The simplest way to create a wavelength division multiplexing (WDM) network is using an embedded xWDM solution. In an embedded solution, a CWDM or DWDM transceiver is connected directly into a SAN or IP switch. Each signal that comes from the different transceivers is then connected to a multiplexer, which gathers them together and transports them over a single optical fiber link.
The recipe for data connectivity using a WDM system requires four main ingredients: dark fiber, an optical transceiver, a multiplexer, and a patch cord connecting the transceiver and the multiplexer. With only these components, an embedded WDM solution is as simple as connecting a single channel transceiver to a data switch to connect it to another switch via a line fiber. And it’s as easy to implement and manage.

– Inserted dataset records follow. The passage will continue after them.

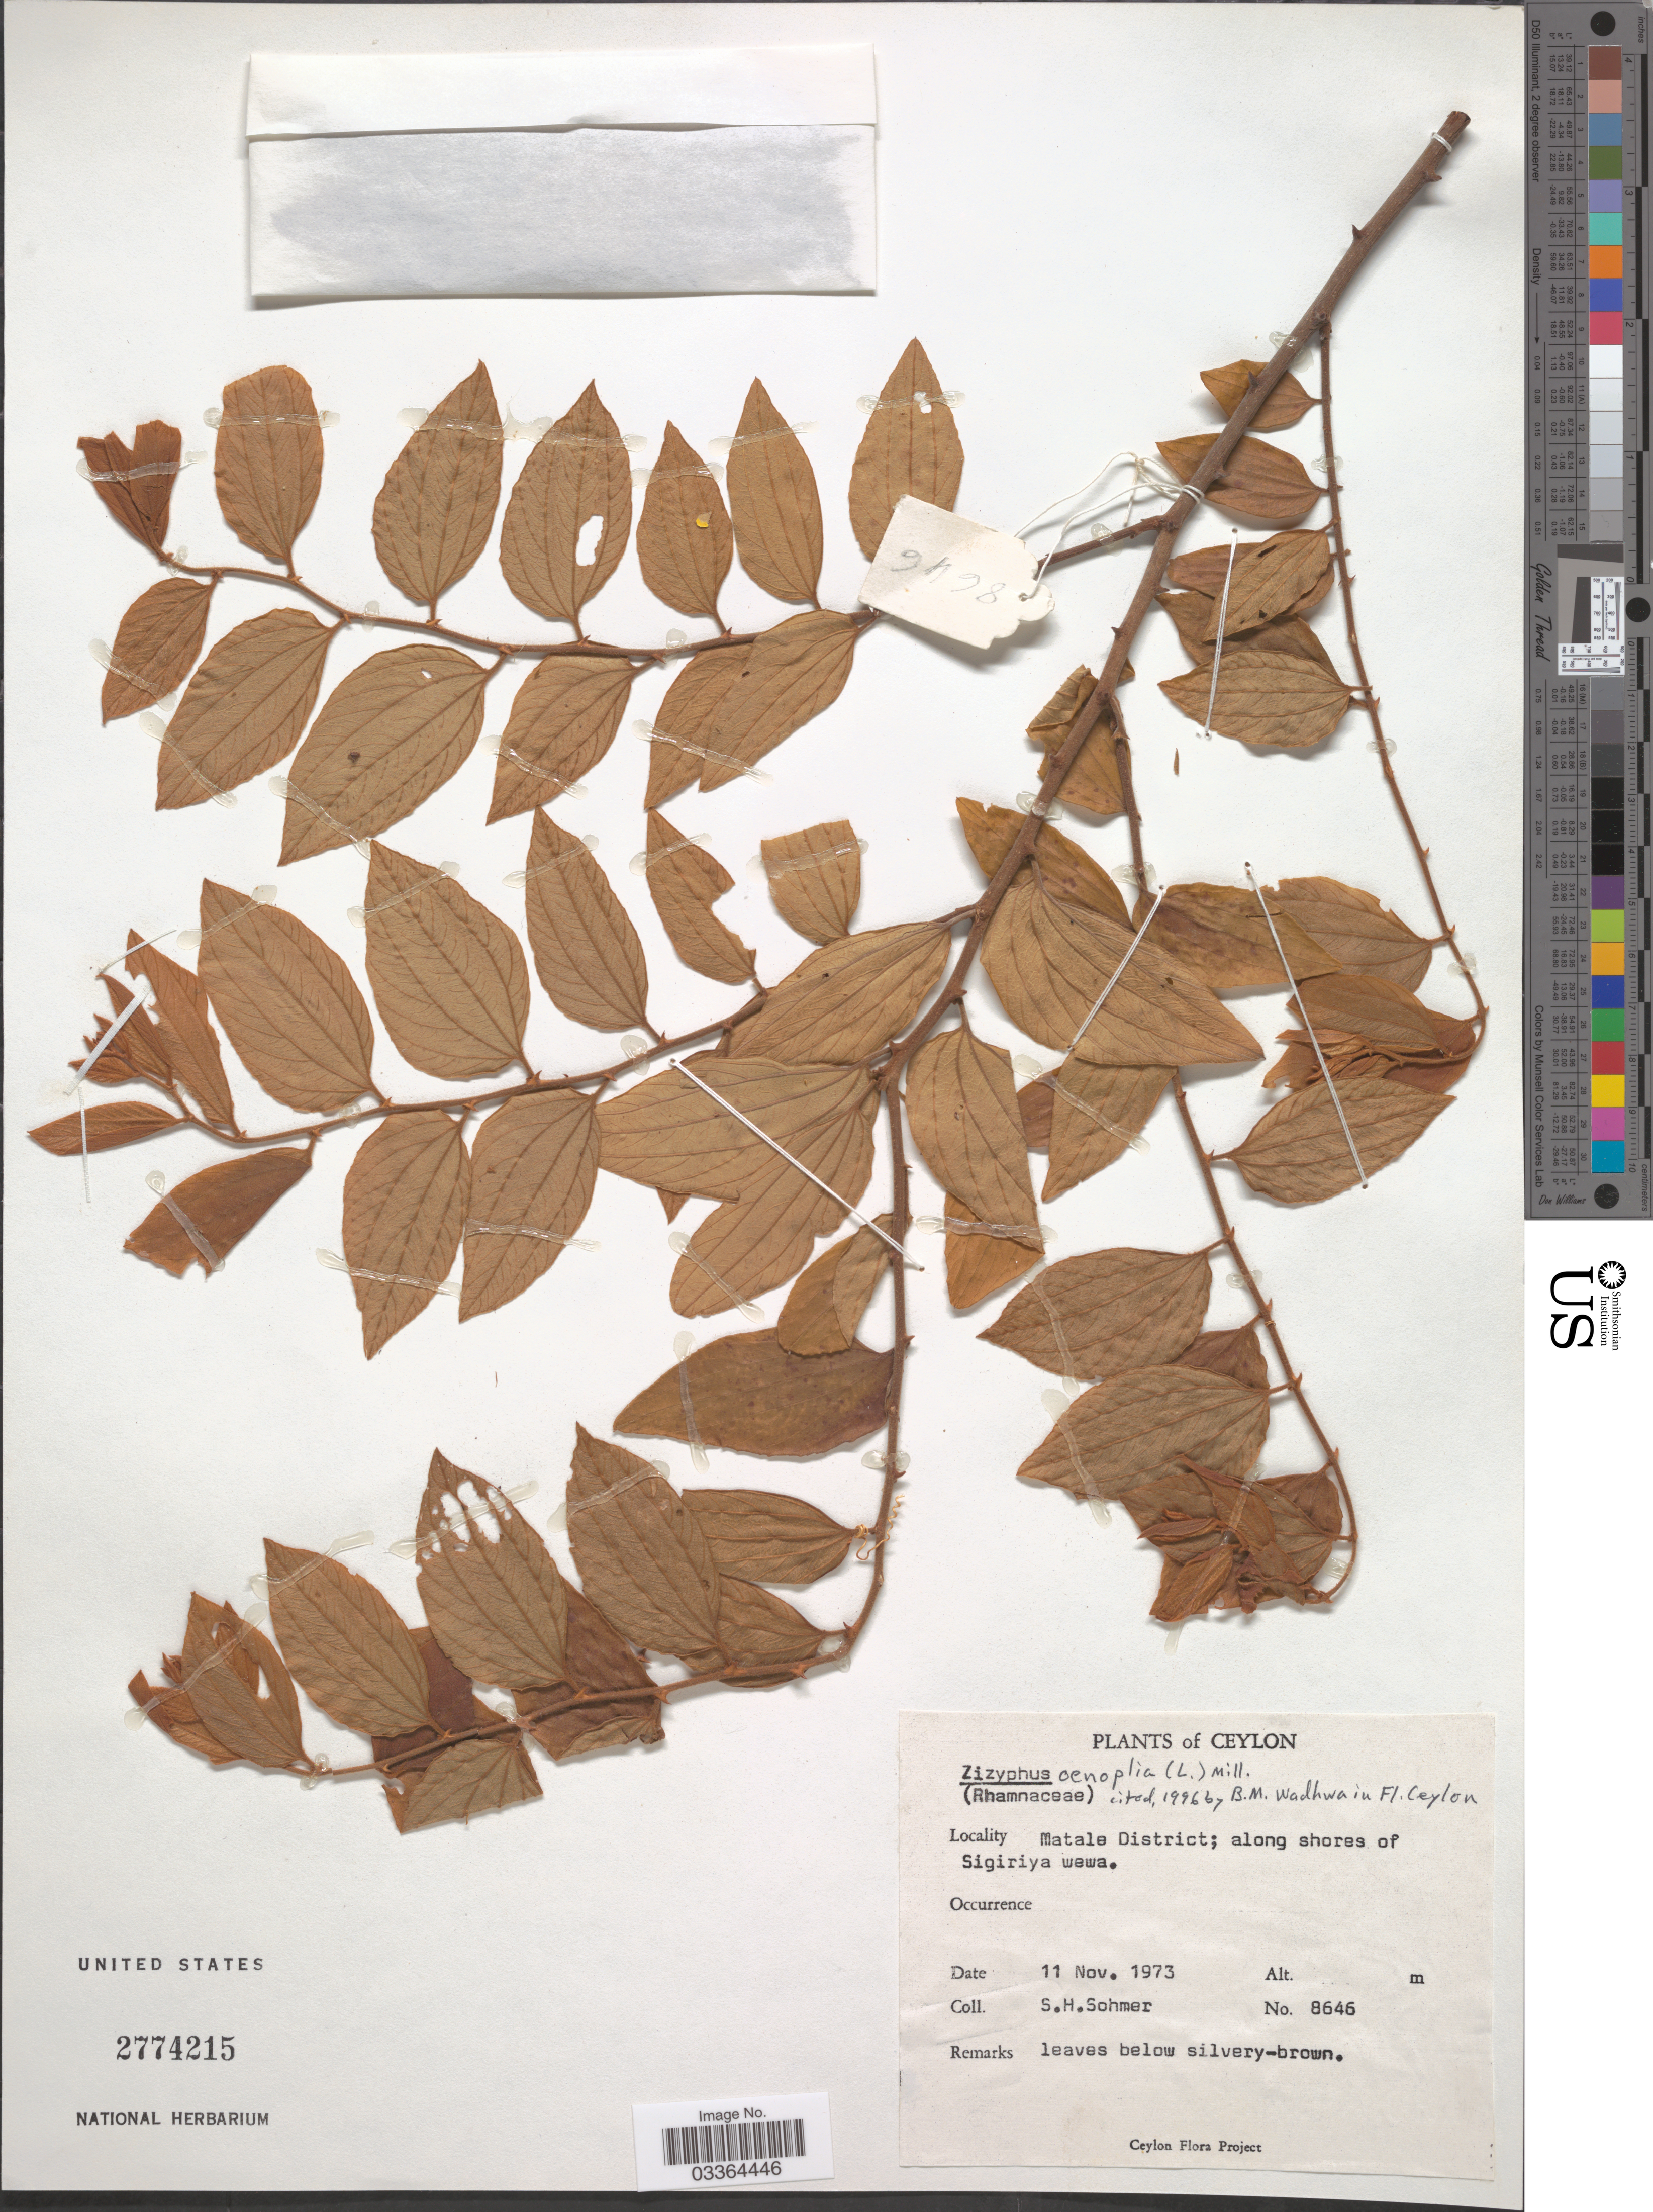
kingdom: Plantae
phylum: Tracheophyta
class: Magnoliopsida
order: Rosales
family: Rhamnaceae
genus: Ziziphus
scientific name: Ziziphus oenopolia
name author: (L.) Mill.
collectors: S. H. Sohmer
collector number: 8646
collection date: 1973-11-11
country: Sri Lanka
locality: Ceylon. Matale District; along shores of Sigiriya wewa.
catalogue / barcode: US 2774215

As we have seen, while the single-channel approach requires access to a new fiber for each and every service you want to connect, the WDM solution allows you to transport multiple traffic signals over the same fiber, increasing the utilization of that fiber.
In this way, embedded WDM offers a simple, easy to manage and cost-efficient solution for transporting large amounts of data over short- to mid-range distances – typically up to 80 kilometers – with the ability to transport up to 80 individual traffic channels over a dark fiber network. This is pretty much the same capacity as an active transponder-based DWDM platform, but in a much simpler way. In most cases, transponder-based solutions are engineered for telecom-grade networks and have features simply not required for data center interconnect for enterprises. They tend to be inherently complicated and can be overly expensive for enterprise or metro use. They’re often complicated to design, install and configure, and cumbersome to maneuver.
Since no additional power is required for the embedded components, the solutions are also preferred for creating green data centers. You can add new services quickly and conveniently just by adding the required number of optical transceivers.
Create an embedded xWDM network in three easy steps
Thanks to the simplicity of an embedded WDM solution, anyone familiar with using data switches and handling standard transceivers can now build an embedded CWDM or DWDM network.
Step 1. Simply insert the CWDM or DWDM transceiver into the data switch at both sites in the network. Make sure that the same wavelength is used at each site.
Step 2. Connect the transceivers to the mux/demux
Make sure that the transceiver wavelengths are connected to the corresponding channel port on the mux/demux module.
Up to 16 CWDM channels or 80 DWDM channels
Step 3. Connect the dark fiber to the mux/demuxes at both ends of the system, i.e. both sites.
And voilà! You’ve just established an xWDM connection between the two sites.
Explaining this article to a non-technical person:
An embedded transceiver in a coarse or dense WDM system (“xWDM”) can be connected directly into an Ethernet or Fibre Channel switch. It contains fewer components than a traditional DWDM platform and provides simple, cost-effective data connectivity.
If you understand how to use standard transceivers in a data switch, it’s easy to create an embedded xWDM network. There are three basic steps: connecting the CWDM or DWDM transceiver to the data switch, connecting the transceiver to the mux/demux, and connecting the mux/demuxes together using the dark fiber between the data centers.